Could you render every line across all the entries below as a JSON list of strings, one string per line, with blank lines left out?

_ _ _ _

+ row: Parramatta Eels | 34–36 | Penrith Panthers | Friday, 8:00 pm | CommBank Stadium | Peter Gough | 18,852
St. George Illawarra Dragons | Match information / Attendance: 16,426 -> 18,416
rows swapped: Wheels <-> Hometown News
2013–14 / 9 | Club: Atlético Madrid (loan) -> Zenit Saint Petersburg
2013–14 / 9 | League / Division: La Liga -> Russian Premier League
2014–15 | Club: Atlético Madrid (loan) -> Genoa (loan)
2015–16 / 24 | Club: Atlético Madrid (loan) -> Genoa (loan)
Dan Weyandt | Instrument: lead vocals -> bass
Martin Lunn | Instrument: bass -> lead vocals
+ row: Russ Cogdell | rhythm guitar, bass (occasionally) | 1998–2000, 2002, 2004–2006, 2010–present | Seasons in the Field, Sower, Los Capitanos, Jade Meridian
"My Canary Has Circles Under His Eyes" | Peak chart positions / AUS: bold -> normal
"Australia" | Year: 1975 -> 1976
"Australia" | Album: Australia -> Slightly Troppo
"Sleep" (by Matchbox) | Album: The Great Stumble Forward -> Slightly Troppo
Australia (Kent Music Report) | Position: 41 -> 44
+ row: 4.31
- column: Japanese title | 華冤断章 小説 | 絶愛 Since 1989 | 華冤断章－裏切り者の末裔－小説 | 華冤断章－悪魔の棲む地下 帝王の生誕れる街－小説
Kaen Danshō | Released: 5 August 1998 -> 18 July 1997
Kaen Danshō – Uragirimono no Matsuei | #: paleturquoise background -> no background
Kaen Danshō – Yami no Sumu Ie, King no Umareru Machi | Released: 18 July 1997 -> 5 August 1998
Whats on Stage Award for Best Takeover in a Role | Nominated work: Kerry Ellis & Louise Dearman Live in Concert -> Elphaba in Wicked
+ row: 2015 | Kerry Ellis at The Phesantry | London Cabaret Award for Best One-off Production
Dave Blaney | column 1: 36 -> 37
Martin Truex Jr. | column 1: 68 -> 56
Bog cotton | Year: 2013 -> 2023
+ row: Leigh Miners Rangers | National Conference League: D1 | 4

_ _ _ _

◆ **SOLUTION FOR THIS PROBLEM**
[
  "+ row: Parramatta Eels | 34–36 | Penrith Panthers | Friday, 8:00 pm | CommBank Stadium | Peter Gough | 18,852",
  "St. George Illawarra Dragons | Match information / Attendance: 16,426 -> 18,416",
  "rows swapped: Wheels <-> Hometown News",
  "2013–14 / 9 | Club: Atlético Madrid (loan) -> Zenit Saint Petersburg",
  "2013–14 / 9 | League / Division: La Liga -> Russian Premier League",
  "2014–15 | Club: Atlético Madrid (loan) -> Genoa (loan)",
  "2015–16 / 24 | Club: Atlético Madrid (loan) -> Genoa (loan)",
  "Dan Weyandt | Instrument: lead vocals -> bass",
  "Martin Lunn | Instrument: bass -> lead vocals",
  "+ row: Russ Cogdell | rhythm guitar, bass (occasionally) | 1998–2000, 2002, 2004–2006, 2010–present | Seasons in the Field, Sower, Los Capitanos, Jade Meridian",
  "\"My Canary Has Circles Under His Eyes\" | Peak chart positions / AUS: bold -> normal",
  "\"Australia\" | Year: 1975 -> 1976",
  "\"Australia\" | Album: Australia -> Slightly Troppo",
  "\"Sleep\" (by Matchbox) | Album: The Great Stumble Forward -> Slightly Troppo",
  "Australia (Kent Music Report) | Position: 41 -> 44",
  "+ row: 4.31",
  "- column: Japanese title | 華冤断章 小説 | 絶愛 Since 1989 | 華冤断章－裏切り者の末裔－小説 | 華冤断章－悪魔の棲む地下 帝王の生誕れる街－小説",
  "Kaen Danshō | Released: 5 August 1998 -> 18 July 1997",
  "Kaen Danshō – Uragirimono no Matsuei | #: paleturquoise background -> no background",
  "Kaen Danshō – Yami no Sumu Ie, King no Umareru Machi | Released: 18 July 1997 -> 5 August 1998",
  "Whats on Stage Award for Best Takeover in a Role | Nominated work: Kerry Ellis & Louise Dearman Live in Concert -> Elphaba in Wicked",
  "+ row: 2015 | Kerry Ellis at The Phesantry | London Cabaret Award for Best One-off Production",
  "Dave Blaney | column 1: 36 -> 37",
  "Martin Truex Jr. | column 1: 68 -> 56",
  "Bog cotton | Year: 2013 -> 2023",
  "+ row: Leigh Miners Rangers | National Conference League: D1 | 4"
]